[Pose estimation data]
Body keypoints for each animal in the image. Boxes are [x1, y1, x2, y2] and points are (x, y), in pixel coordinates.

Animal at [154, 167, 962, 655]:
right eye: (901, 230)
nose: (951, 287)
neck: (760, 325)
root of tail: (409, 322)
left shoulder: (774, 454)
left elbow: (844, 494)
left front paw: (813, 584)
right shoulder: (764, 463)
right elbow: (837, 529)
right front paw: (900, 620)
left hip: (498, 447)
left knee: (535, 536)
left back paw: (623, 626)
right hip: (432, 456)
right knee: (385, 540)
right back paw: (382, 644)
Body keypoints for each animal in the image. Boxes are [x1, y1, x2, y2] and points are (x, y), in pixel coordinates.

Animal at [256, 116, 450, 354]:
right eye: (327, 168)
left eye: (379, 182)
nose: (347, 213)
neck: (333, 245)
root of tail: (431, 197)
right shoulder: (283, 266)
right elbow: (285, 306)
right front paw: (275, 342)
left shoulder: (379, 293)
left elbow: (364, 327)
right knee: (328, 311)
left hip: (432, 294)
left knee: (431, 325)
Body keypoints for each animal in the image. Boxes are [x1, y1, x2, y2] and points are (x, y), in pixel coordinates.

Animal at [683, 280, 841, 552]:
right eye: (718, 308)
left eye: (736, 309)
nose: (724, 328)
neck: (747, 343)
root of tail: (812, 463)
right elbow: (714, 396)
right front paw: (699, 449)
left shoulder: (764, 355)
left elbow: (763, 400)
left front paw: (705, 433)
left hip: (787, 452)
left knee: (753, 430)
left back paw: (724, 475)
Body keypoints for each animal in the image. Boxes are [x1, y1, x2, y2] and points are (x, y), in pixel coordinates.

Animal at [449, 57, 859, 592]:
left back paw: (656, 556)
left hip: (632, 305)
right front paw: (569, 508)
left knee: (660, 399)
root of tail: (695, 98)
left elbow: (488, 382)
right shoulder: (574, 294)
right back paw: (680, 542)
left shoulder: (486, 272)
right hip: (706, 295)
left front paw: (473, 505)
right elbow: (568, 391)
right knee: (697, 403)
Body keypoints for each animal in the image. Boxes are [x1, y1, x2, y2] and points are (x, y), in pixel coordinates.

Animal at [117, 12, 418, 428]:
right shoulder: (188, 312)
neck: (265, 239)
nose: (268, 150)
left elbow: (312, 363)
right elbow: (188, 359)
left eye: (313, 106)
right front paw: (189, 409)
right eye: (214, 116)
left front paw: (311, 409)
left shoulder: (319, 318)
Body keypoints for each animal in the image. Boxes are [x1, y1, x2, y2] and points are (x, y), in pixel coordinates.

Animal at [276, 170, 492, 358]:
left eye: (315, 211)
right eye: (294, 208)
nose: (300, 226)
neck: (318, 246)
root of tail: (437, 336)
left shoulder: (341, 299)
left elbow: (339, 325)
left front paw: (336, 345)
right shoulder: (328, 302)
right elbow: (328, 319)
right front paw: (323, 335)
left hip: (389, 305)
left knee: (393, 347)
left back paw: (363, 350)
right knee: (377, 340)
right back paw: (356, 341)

## Required work:
Here the job is to restate all of the data word for word.

## Answer section:
Body keypoints for each animal in the image. Boxes are [x1, y1, x2, y2] and points are (x, y), in pixel coordinates.

Animal at [154, 167, 962, 655]:
right eye: (901, 230)
nose: (951, 287)
neck: (760, 325)
root of tail: (409, 322)
left shoulder: (774, 454)
left elbow: (844, 494)
left front paw: (813, 584)
right shoulder: (764, 463)
right elbow: (837, 529)
right front paw: (900, 620)
left hip: (498, 447)
left knee: (535, 536)
left back paw: (623, 626)
right hip: (432, 456)
right knee: (385, 540)
right back paw: (382, 644)
Body keypoints for each animal in the image. Boxes are [x1, y1, x2, y2] and points are (x, y), in pixel coordinates.

Animal at [256, 116, 450, 354]:
right eye: (327, 168)
left eye: (379, 182)
nose: (347, 213)
neck: (333, 245)
root of tail: (431, 197)
right shoulder: (283, 266)
right elbow: (285, 306)
right front paw: (275, 342)
left shoulder: (379, 293)
left elbow: (364, 327)
right knee: (328, 311)
left hip: (432, 294)
left knee: (431, 325)
Body keypoints for each animal in the image. Boxes are [x1, y1, x2, y2] and points are (x, y), in pixel coordinates.

Animal at [683, 280, 841, 552]:
right eye: (718, 308)
left eye: (736, 309)
nose: (724, 328)
neck: (747, 343)
root of tail: (812, 463)
right elbow: (714, 396)
right front paw: (699, 449)
left shoulder: (764, 355)
left elbow: (763, 400)
left front paw: (705, 433)
left hip: (787, 452)
left knee: (753, 430)
left back paw: (724, 475)
Body keypoints for each animal in the image. Boxes are [x1, y1, x2, y2] and points are (x, y), in pixel coordinates.

Animal at [449, 57, 859, 592]:
left back paw: (656, 556)
left hip: (632, 305)
right front paw: (569, 508)
left knee: (660, 399)
root of tail: (695, 98)
left elbow: (488, 382)
right shoulder: (574, 294)
right back paw: (680, 542)
left shoulder: (486, 272)
right hip: (706, 295)
left front paw: (473, 505)
right elbow: (568, 391)
right knee: (697, 403)
Body keypoints for each animal in the image. Boxes are [x1, y1, x2, y2] and points are (x, y), in pixel coordinates.

Animal at [117, 12, 418, 428]:
right shoulder: (188, 312)
neck: (265, 239)
nose: (268, 150)
left elbow: (312, 363)
right elbow: (188, 359)
left eye: (313, 106)
right front paw: (189, 409)
right eye: (214, 116)
left front paw: (311, 409)
left shoulder: (319, 318)
Body keypoints for each animal in the image. Boxes are [x1, y1, x2, y2] and points are (x, y), in pixel coordinates.

Animal at [276, 170, 492, 358]:
left eye: (315, 211)
right eye: (294, 208)
nose: (300, 226)
neck: (318, 246)
root of tail: (437, 336)
left shoulder: (341, 299)
left elbow: (339, 325)
left front paw: (336, 345)
right shoulder: (328, 302)
right elbow: (328, 319)
right front paw: (323, 335)
left hip: (389, 305)
left knee: (393, 347)
left back paw: (363, 350)
right knee: (377, 340)
right back paw: (356, 341)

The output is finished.